The data is 2D, the source of the data is a pair of profiling sensors.
The scan data has a slight clockwise rotation. I have no control over how the pieces are handled and presented to the sensors. I have to assume there will always be in “slightly” different positions and angles.
I manipulated the images in Gimp and found an approximate scale of 0.96 (that is, the scanned image is about 4% smaller than the reference image, based on measuring the outside distance between the top and bottom tines - looks like a fork to me, so I’m calling them tines…not sure what it actually is)
So #1, there does appear to be a scale between the two, so if you aren’t expecting that you might want to figure that out first.

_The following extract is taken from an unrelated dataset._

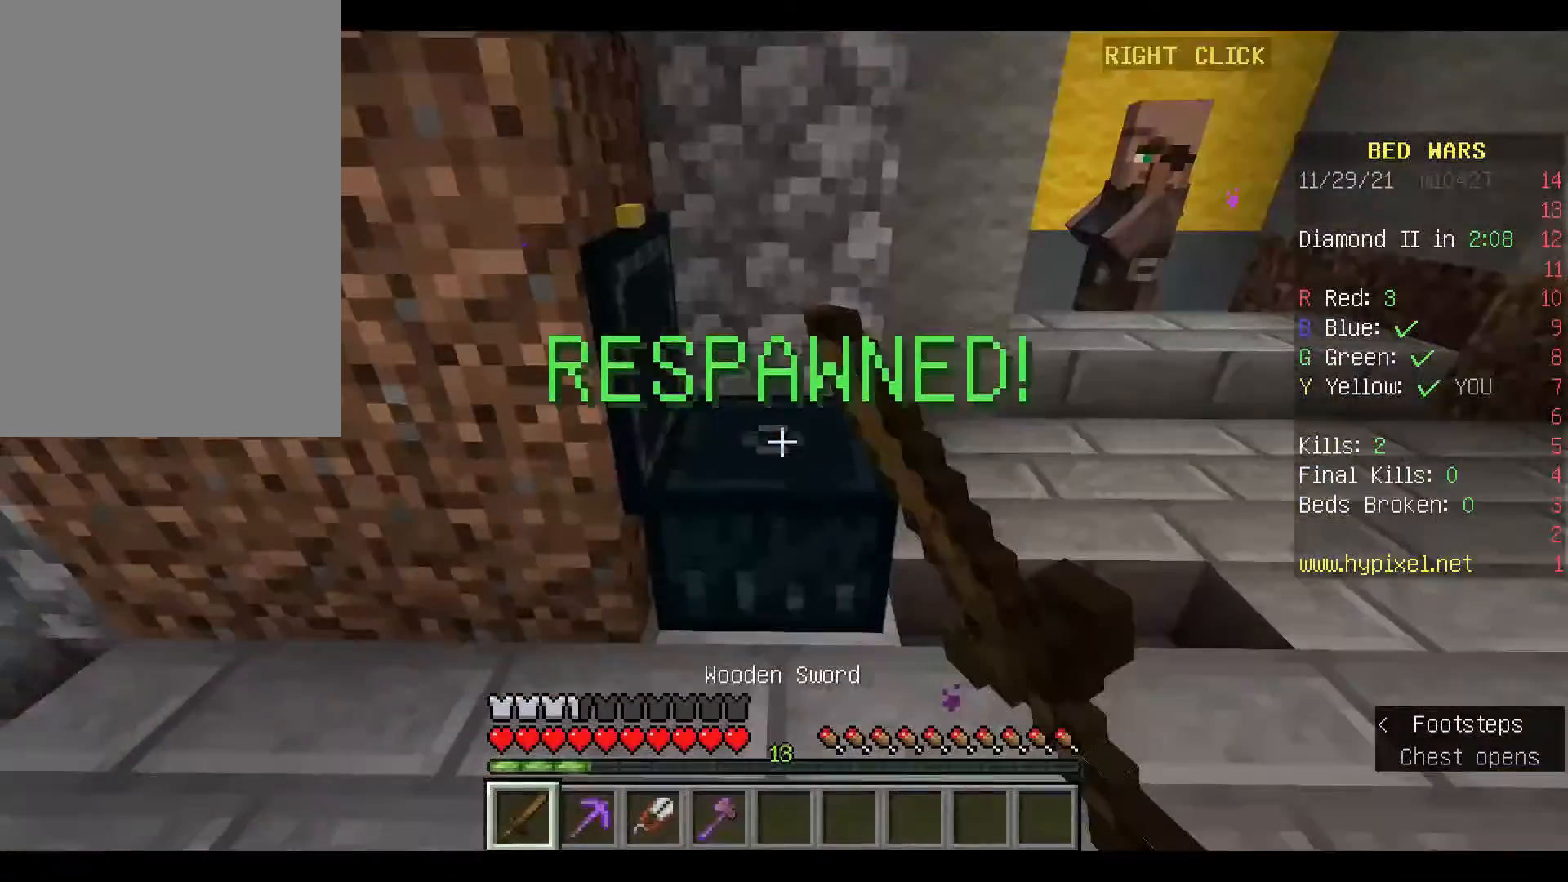
{"keys": [], "mouse": [], "events": [[67, "mouse_right", "up"]]}
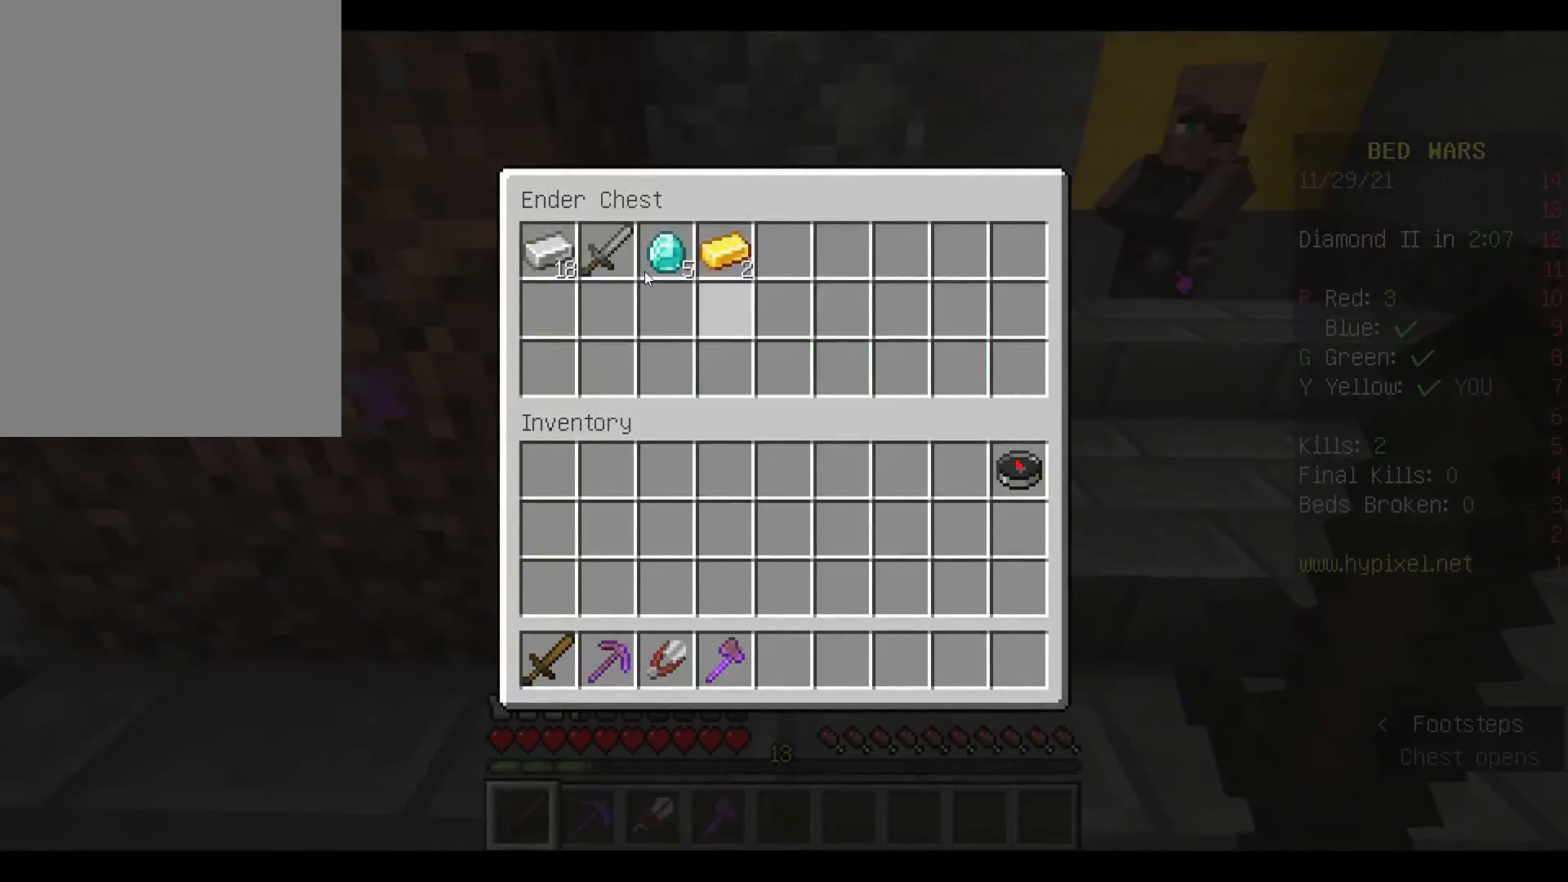
{"keys": [], "mouse": [], "events": []}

I just copied/pasted the scanned image on top of the reference image and manually aligned them by rotating the pasted layer. I found that the scanned image was about 0.7 deg rotated clockwise compared to the reference image.
So how to automate this? If it’s for just this one item I’d probably do something ad-hoc…like find all the lines that are approximately +/-5 degrees from horizontal and compute an average angle for the two groups, then compute the difference to the reference. That’s your rotation. I’d probably use the front points on the tines as a reference for translation.
But there is probably a much better / more robust / more general way to approach it…but I’d start with what I described above and see how well I could make it work.
Iterative Closest Point (ICP). your data is points. treat it as such.
or else chamfer matching. involves a distance transform. should work tolerably here.
if you need an initialization for ICP, you could come up with local descriptors on your point set (or sequence…). orientation (linear fit to local environment) and/or curvature might describe features of this data. or just drag it into place manually.